Zakończony trzy lata temu wielki program inwestycyjny 10+ kosztował spółkę ok. 6 mld zł i okazał się największym przedsięwzięciem realizowanym w poprzedniej dekadzie. W tamtym czasie był zarazem największą tego rodzaju inwestycją w sektorze rafineryjnym w Europie. Blisko 30 proc. pieniędzy wykładała spółka, resztę pożyczyło 17 banków. Modernizacja rafinerii miała znacząco poprawić przychody spółki i zwiększyć jej możliwości przerobowe z 6 do 10,5 mln to ropy rocznie.
Rafineria zaczęła działać w 1975 roku, gdy dostarczono pierwszy transport ropy. 12 grudnia wyprodukowano pierwszą partię benzyny, nafty i oleju napędowego.
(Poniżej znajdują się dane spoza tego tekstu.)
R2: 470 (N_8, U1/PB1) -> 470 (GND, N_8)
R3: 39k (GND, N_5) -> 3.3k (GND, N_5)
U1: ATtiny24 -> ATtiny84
Kilka dni później na tankowiec Beskidy załadowano 13 tys. ton przeznaczonego na eksport oleju opałowego. W październiku 1977 roku ruszyła produkcja olejów silnikowych, w 1980 roku rafineria zaczęła produkować asfalty przemysłowe i paliwo lotnicze. W latach 1997–1999 dwukrotnie zwiększano zdolności przerobowe zakładu: najpierw z 2,8 do 3,5 mln ton ropy rocznie, następnie z 3,5 do 4,5 mln ton. Wszystkie inwestycje zrealizowane w kolejnych latach – 2000–2013 – pochłonęły ok. 8,2 mld zł.
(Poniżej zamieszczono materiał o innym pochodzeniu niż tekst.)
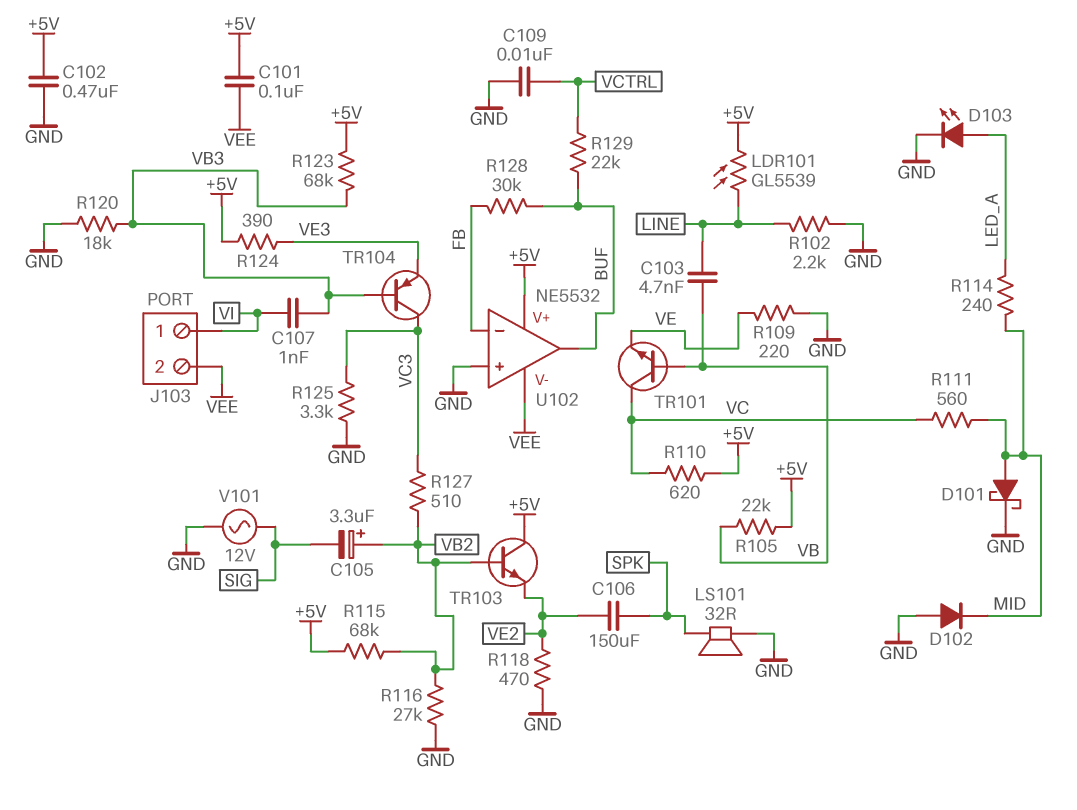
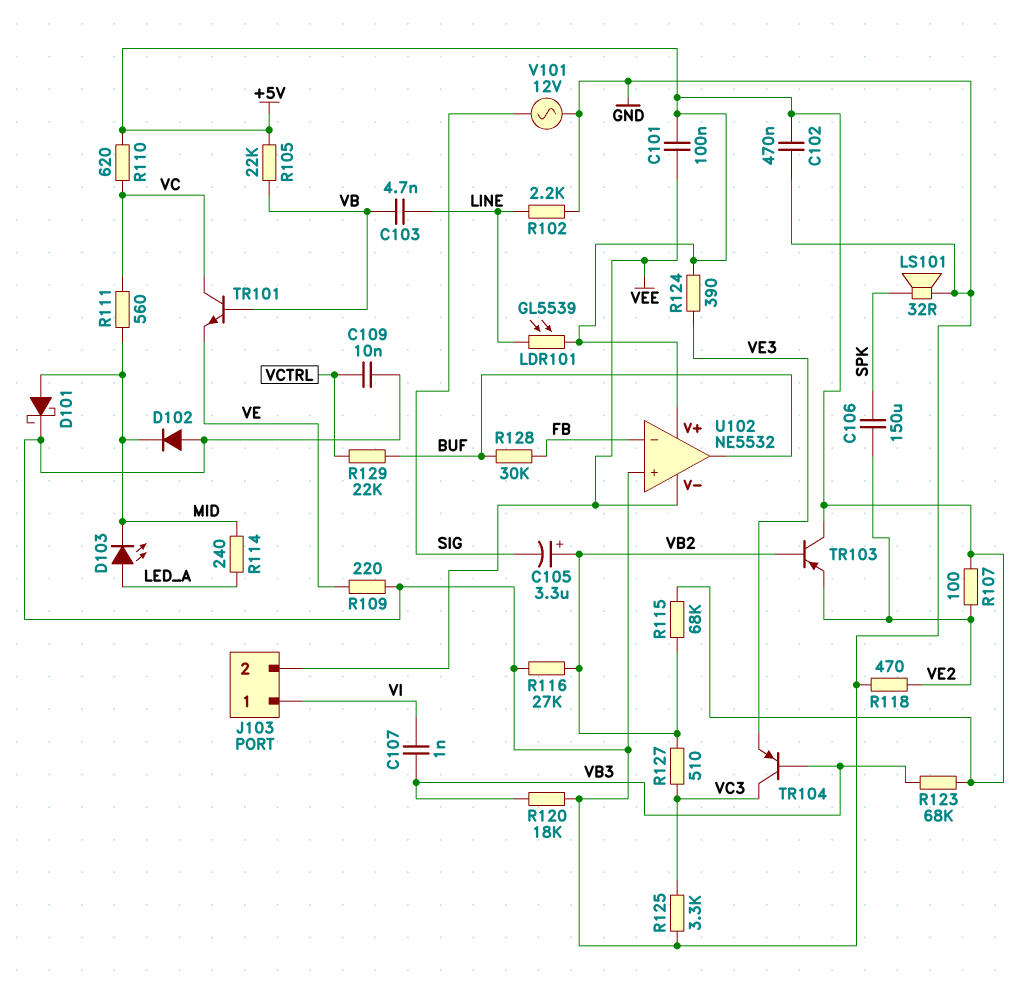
D103: LED (A LED_A, K GND) -> LED (A LED_A, K MID)
R107: none -> 100 (+5V, VE2)
TR103: NPN (B VB2, C +5V, E VE2) -> PNP (B VB2, C +5V, E VE2)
Lotos na horyzoncie ma już nową, jeszcze większą inwestycję. W grudniu ubiegłego roku gdańska spółka podpisała z Grupą Azoty porozumienie w sprawie wspólnej budowy fabryki petrochemicznej. Obie firmy podpisały też wstępne porozumienie z Polskimi Inwestycjami Rozwojowymi, jako potencjalnym inwestorem finansowym przedsięwzięcia. Ma ono być rekordowe w polskim przemyśle w ostatnich latach: koszt budowy kompleksu szacuje się na ok. 12 mld zł. Przy budowie instalacji ma pracować 5–7 tys. osób, ok. 2 tys. znajdzie zatrudnienie po oddaniu jej do użytku.
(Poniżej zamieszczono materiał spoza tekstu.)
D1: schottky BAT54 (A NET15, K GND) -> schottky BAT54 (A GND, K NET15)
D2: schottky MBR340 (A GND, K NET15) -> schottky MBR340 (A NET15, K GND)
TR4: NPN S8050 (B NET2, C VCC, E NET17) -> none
W tym roku zapadnie decyzja o realizacji inwestycji, budowa przewidziana jest na lata 2016–2018, a uruchomienie na rok 2019. W instalacjach w Gdańsku mogłyby być wytwarzane półprodukty, później przetwarzane na ostateczne produkty w mniejszych instalacjach rozmieszczonych w poszczególnych spółkach Grupy Azoty. Realizacja inwestycji pozwoliłaby na obniżenie deficytu Polski w handlu chemikaliami, których znaczne ilości Polska importuje. Saldo bilansu handlowego w 2012 roku wyniosło minus 16,7 mld zł.